**TEXT SECTION:**
------

Independent self employed General Practice is on it’s way out if the trend in cost of insurance continues. If nothing is done the geese who layed the golden eggs of the old former NHS will be extinct. They are already being deskilled in emergency and Out of Hours (OOH) care. Many trusts who use their GPs for OOH cover them on their own policies. Many GPs, demoralised and disengaged, will welcome a salaried service. But the public will only miss what they had – when its gone.
‘Out-of-control’ GP indemnity costs have increased by more than a quarter in a year, show the results of a Pulse survey.
Indemnity fees rose by an average of 25.5% in the last 12 months leading up to November last year, according to an analysis of responses from over 900 UK GPs.
But the increase could be even higher, as a large number of GPs said their fees had decreased because they had had to reduce the number of shifts they worked.
Over one in ten respondents said their fees had more than doubled, and more than a quarter saw hikes of more than 40% in the last year.

------

**INFORMATION SUPPLIED:**
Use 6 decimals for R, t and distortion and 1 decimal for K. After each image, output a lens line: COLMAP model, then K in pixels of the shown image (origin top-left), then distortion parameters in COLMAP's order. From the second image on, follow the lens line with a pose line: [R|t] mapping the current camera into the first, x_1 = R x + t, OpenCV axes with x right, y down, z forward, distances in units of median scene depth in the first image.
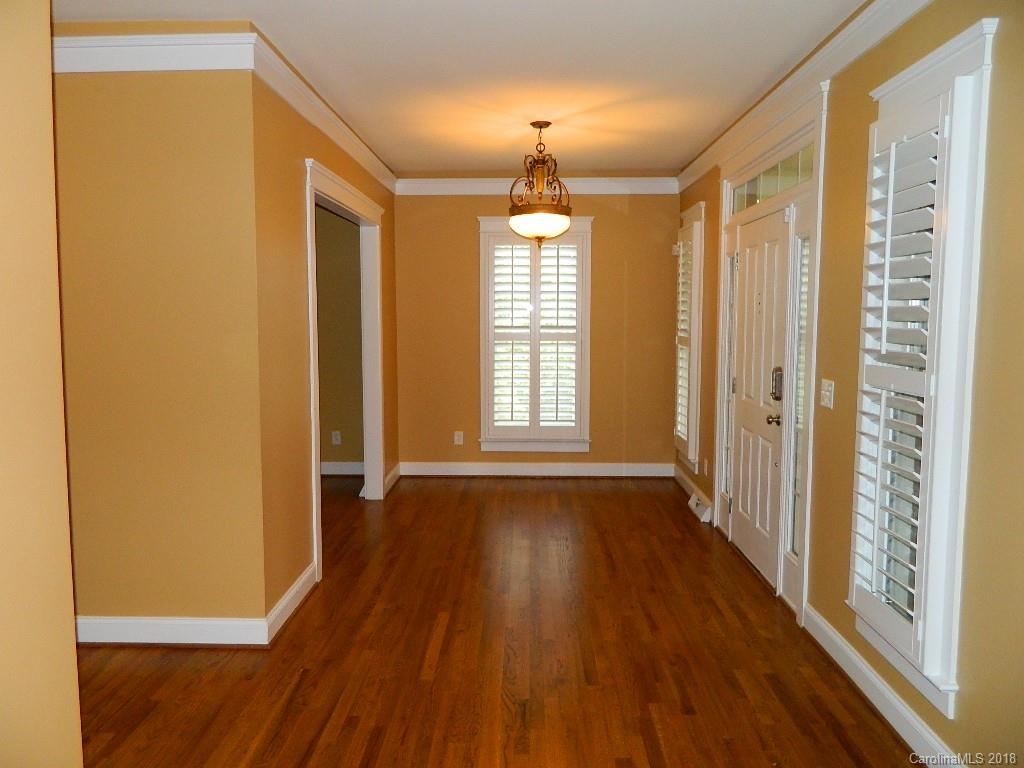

------

**YOUR GOAL:**
Reproduce the entire passage on rising GP indemnity costs above, word for word.

**TASK SOLUTION:**
Independent self employed General Practice is on it’s way out if the trend in cost of insurance continues. If nothing is done the geese who layed the golden eggs of the old former NHS will be extinct. They are already being deskilled in emergency and Out of Hours (OOH) care. Many trusts who use their GPs for OOH cover them on their own policies. Many GPs, demoralised and disengaged, will welcome a salaried service. But the public will only miss what they had – when its gone.
‘Out-of-control’ GP indemnity costs have increased by more than a quarter in a year, show the results of a Pulse survey.
Indemnity fees rose by an average of 25.5% in the last 12 months leading up to November last year, according to an analysis of responses from over 900 UK GPs.
But the increase could be even higher, as a large number of GPs said their fees had decreased because they had had to reduce the number of shifts they worked.
Over one in ten respondents said their fees had more than doubled, and more than a quarter saw hikes of more than 40% in the last year.